━━ ВЫБРАННЫЙ ОТРЫВОК
В точно таком же положении оказались после войны и немецкие мужчины. В итоге широко распространились межнациональные браки, ставшие основным, организованным сверху средством ускоренной денационализации (главным образом – русификации) российских немцев. У этой части нашего народа изменилась не только социально-культурная среда. Необратимым переменам подвергся и естественный фундамент любой нации – её генофонд.
Из сказанного следует, что «мобилизация» немецких женщин в «рабочие колонны» была неотъемлемой составной частью сталинского «эксперимента» по ликвидации российских немцев как народа.
Эта сверхзадача советских властей зримо ощущается за казёнными фразами сов. секретного Постановления ГКО от 7 октября 1942 г. «О дополнительной мобилизации немцев для народного хозяйства СССР». Согласно данному акту, как уже отмечалось, подлежали отправке в «рабочие колонны» не только мужчины новых лет рождения, но и женщины-немки в возрасте от 16 до 45 лет. Исключение составляли лишь беременные и женщины, имевшие детей до 3-х лет.
Даже поверхностный анализ этого палаческого постановления показывает, что оно, вопреки своему наименованию, выходило далеко за рамки решения народнохозяйственных задач.
Такой вывод напрашивается сам собой, если поставить естественные вопросы, навеваемые его содержанием. Во-первых, почему изо всех женщин многонационального государства эта акция коснулась только представительниц немецкой национальности? Во-вторых, столь ли безысходным было экономическое положение СССР, если власти сочли возможным ограничиться «мобилизацией» лишь немецких женщин? Наконец, в-третьих, могли ли эти женщины поддержать на плаву экономику огромной страны, тем более, что их было всего несколько сот тысяч?
━━━━
:: ЗАДАНИЕ 1 ::
Определите, соответствуют ли отрывку утверждения (а), (б) и (в): (а) постановление ГКО о дополнительной мобилизации немцев было принято 7 октября 1942 г.; (б) мобилизации подлежали женщины-немки в возрасте от 18 до 50 лет; (в) от мобилизации освобождались женщины, имевшие детей до 3-х лет. Для каждого ответьте «да» или «нет» и точно процитируйте решающие слова отрывка.
:: ЗАДАНИЕ 2 ::
Продолжите отрывок о мобилизации немецких женщин в «рабочие колонны», начав сразу после его последнего предложения.
Приведенные далее данные никак не связаны с отрывком.
━━ ИСХОДНЫЕ ДАННЫЕ
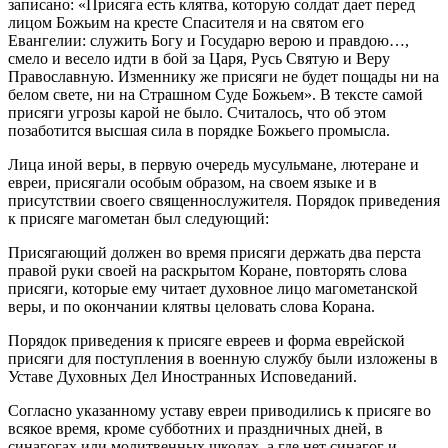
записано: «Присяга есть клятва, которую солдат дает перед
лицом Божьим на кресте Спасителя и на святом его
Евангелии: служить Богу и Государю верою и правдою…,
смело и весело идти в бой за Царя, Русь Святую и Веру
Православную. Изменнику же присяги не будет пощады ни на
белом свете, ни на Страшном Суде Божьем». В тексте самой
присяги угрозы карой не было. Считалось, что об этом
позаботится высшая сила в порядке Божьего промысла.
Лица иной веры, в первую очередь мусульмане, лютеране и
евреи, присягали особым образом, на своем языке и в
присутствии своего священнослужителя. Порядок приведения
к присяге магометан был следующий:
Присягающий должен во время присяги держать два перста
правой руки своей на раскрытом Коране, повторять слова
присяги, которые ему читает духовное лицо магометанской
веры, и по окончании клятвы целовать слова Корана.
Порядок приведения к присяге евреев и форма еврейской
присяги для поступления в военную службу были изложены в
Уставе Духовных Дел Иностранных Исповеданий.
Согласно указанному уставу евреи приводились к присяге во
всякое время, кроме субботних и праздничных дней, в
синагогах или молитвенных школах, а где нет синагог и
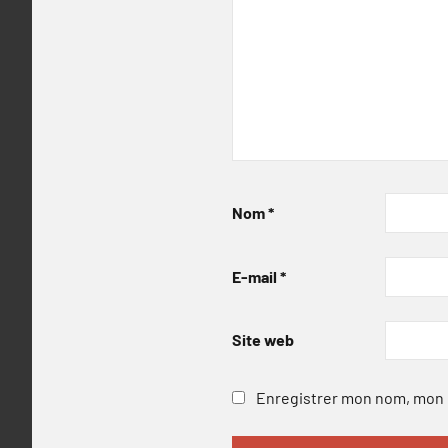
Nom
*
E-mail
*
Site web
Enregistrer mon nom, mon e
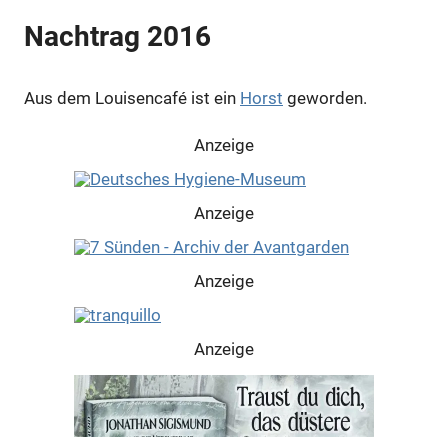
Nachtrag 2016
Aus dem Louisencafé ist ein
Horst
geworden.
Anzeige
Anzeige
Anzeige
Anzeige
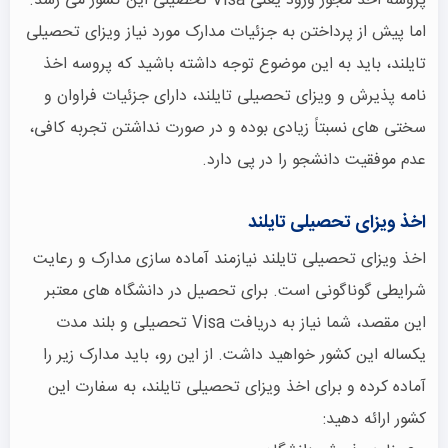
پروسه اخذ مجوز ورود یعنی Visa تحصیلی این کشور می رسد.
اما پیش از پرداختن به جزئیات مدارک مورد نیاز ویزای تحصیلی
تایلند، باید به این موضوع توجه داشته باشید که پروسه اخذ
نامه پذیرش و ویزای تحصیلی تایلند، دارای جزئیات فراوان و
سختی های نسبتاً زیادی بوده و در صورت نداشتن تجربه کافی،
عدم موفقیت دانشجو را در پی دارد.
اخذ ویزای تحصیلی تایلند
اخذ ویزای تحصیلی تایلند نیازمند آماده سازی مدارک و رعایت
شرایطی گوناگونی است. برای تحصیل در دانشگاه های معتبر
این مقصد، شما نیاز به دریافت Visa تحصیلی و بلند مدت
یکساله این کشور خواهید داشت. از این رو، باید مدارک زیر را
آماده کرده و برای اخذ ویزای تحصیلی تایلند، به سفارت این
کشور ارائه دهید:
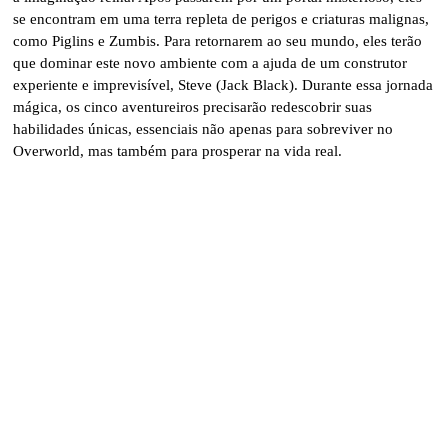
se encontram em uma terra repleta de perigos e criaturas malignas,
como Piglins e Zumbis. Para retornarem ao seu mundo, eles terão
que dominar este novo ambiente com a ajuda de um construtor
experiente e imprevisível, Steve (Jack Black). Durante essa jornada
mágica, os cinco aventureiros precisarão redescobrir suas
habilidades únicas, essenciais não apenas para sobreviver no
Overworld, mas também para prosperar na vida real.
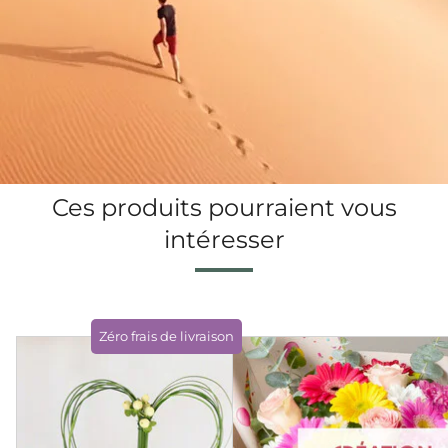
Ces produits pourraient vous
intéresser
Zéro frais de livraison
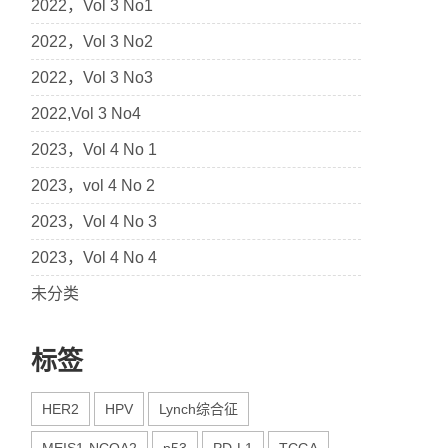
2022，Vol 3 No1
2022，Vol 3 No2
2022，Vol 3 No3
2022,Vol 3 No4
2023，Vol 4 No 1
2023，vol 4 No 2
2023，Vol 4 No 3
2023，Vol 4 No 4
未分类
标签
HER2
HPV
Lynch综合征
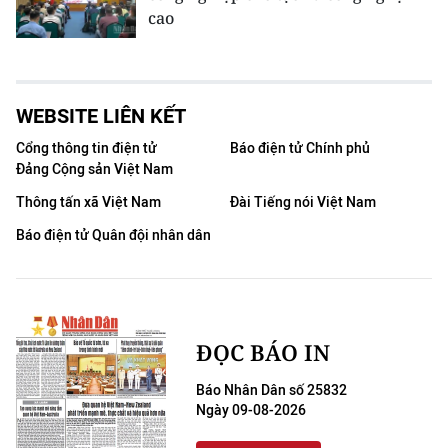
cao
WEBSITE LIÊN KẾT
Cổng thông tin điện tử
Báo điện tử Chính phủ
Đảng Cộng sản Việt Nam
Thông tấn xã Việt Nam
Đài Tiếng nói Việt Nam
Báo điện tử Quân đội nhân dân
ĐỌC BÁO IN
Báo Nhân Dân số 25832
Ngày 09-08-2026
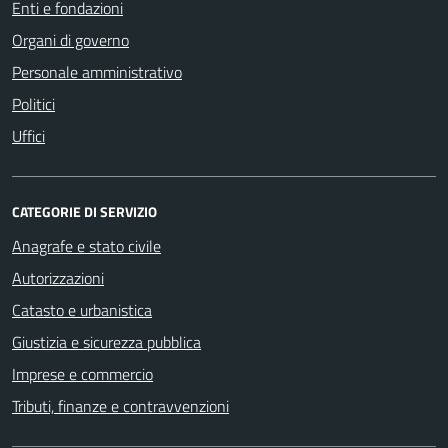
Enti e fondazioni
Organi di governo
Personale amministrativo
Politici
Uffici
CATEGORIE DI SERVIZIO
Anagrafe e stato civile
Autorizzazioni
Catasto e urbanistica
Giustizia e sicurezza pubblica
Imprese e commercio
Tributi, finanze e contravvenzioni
━━━━
━━ ИСХОДНЫЕ ДАННЫЕ
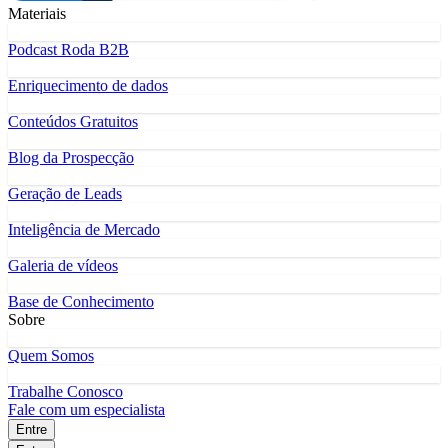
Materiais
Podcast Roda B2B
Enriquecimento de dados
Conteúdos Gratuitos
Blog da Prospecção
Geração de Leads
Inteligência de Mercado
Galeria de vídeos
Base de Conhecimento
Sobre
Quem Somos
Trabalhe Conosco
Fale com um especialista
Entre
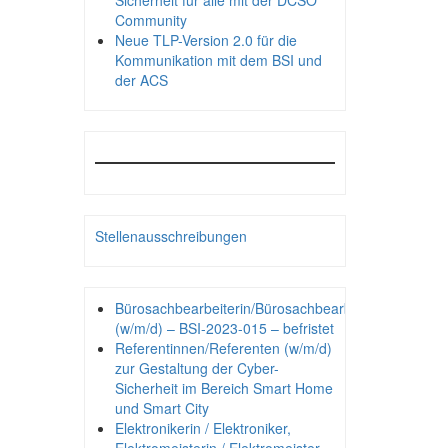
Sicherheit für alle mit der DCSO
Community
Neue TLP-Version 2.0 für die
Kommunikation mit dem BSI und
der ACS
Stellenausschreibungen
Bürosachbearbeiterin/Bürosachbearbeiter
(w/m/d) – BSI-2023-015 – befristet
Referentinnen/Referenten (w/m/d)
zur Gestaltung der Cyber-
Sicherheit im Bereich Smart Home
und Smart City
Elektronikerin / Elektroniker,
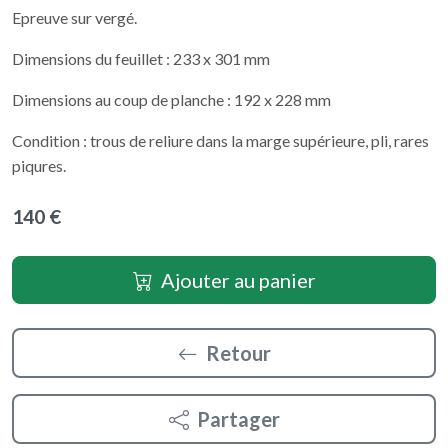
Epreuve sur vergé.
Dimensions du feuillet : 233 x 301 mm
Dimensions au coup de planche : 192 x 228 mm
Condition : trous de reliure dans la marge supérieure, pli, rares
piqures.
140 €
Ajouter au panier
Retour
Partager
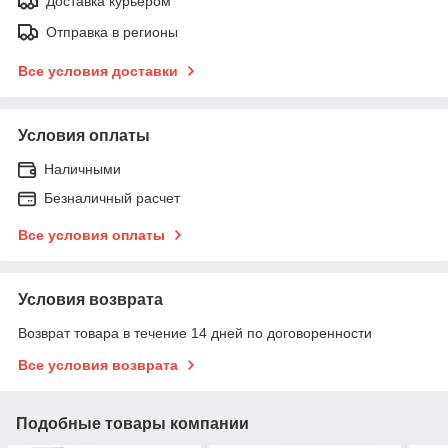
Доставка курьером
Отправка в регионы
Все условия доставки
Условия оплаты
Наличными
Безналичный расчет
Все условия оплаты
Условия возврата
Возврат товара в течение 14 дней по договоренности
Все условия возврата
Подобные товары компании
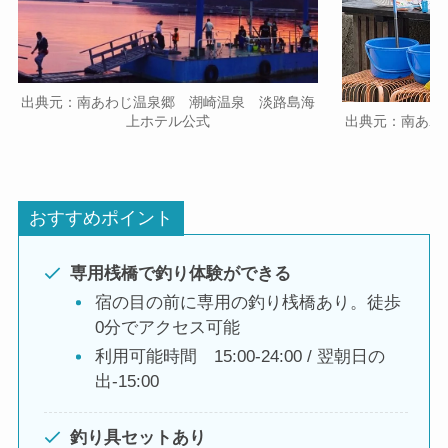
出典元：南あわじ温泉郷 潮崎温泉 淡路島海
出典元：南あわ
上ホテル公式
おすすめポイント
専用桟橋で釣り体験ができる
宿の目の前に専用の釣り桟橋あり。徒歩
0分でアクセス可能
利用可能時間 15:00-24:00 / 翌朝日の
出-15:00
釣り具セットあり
━━━━
━━ ИСХОДНЫЕ ДАННЫЕ
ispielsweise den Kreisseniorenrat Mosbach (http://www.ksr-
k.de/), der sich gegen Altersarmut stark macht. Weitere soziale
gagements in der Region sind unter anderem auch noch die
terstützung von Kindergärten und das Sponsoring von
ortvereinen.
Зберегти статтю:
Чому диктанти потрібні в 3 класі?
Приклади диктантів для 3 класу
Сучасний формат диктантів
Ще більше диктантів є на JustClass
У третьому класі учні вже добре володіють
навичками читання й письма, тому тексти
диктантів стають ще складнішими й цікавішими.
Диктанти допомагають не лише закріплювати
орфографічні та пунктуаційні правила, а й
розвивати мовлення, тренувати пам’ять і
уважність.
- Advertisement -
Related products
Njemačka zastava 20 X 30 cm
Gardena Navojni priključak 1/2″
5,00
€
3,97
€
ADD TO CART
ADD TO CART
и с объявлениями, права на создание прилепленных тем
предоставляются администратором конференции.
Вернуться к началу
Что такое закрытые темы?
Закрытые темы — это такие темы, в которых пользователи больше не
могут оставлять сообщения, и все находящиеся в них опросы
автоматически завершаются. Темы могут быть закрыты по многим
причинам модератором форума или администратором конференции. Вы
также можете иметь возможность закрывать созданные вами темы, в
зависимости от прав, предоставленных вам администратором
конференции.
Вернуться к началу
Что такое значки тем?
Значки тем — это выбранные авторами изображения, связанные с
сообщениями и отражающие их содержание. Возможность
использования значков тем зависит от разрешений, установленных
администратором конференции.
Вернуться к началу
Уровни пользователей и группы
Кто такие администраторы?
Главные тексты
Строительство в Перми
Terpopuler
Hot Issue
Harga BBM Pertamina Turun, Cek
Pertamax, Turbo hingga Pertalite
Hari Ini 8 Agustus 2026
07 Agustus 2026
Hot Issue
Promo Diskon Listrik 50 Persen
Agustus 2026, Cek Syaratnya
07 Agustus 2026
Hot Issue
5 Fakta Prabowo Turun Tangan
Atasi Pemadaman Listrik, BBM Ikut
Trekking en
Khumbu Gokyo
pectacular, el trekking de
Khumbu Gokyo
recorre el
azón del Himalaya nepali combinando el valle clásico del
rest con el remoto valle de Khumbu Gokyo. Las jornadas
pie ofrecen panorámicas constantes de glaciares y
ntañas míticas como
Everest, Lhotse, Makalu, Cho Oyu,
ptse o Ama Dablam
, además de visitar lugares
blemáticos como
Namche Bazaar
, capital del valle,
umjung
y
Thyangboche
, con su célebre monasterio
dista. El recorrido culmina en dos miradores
━━━━
:: ОТВЕТ К ЗАДАНИЮ 1 ::
(а) Да: «Постановления ГКО от 7 октября 1942 г. «О дополнительной мобилизации немцев для народного хозяйства СССР»».
(б) Нет: «женщины-немки в возрасте от 16 до 45 лет».
(в) Да: «Исключение составляли лишь беременные и женщины, имевшие детей до 3-х лет».

:: ОТВЕТ К ЗАДАНИЮ 2 ::
Тщетно было бы искать разъяснений по этим вопросам в документах того времени. Не содержал ответов, естественно, и сам текст Постановления ГКО (хотя для «внутреннего пользования» соответствующее обоснование, возможно, и разрабатывалось). Напротив, авторы из НКВД (их почерк просматривается совершенно явственно) стремились поглубже запрятать подлинный смысл и предназначение своего творения.
В этом смысле данное Постановление весьма напоминало лживый Указ от 28 августа 1941 года и по-своему дополняло его. Но по вопиющей бесчеловечности и поставленным целям оно далеко превосходило всё, что было предпринято в отношении российских немцев с начала войны.
В первую очередь это относится к той части Постановления, которая затрагивала святая святых каждого народа – семью и детей. Ясно, что «мобилизация» обоих родителей могла принести им лишь полное разорение, сиротство, смерть.
В п. 3 Постановления говорилось: «Имеющиеся дети старше 3-летнего возраста (!) передаются (!) на воспитание (!) остальным (?) членам данной семьи. При отсутствии других членов семьи, кроме мобилизуемых, дети передаются на воспитание ближайшим родственникам (!) или немецким колхозам (!!!).
Обязать местные Советы депутатов трудящихся принять меры к устройству (!) остающихся без родителей (!) детей мобилизуемых немцев».
В том, что означала на деле каждая фраза этого людоедского документа, мы убедимся, ознакомившись с воспоминаниями тех, кого он обжёг тяжким сиротским детством.
А пока подведём короткий итог. Постановление ГКО от 7 октября было далеко не рядовым репрессивным актом. Оно свидетельствует о том, что сталинское руководство и его подручные из НКВД-НКГБ вышли на новый «виток» антинемецкого геноцида.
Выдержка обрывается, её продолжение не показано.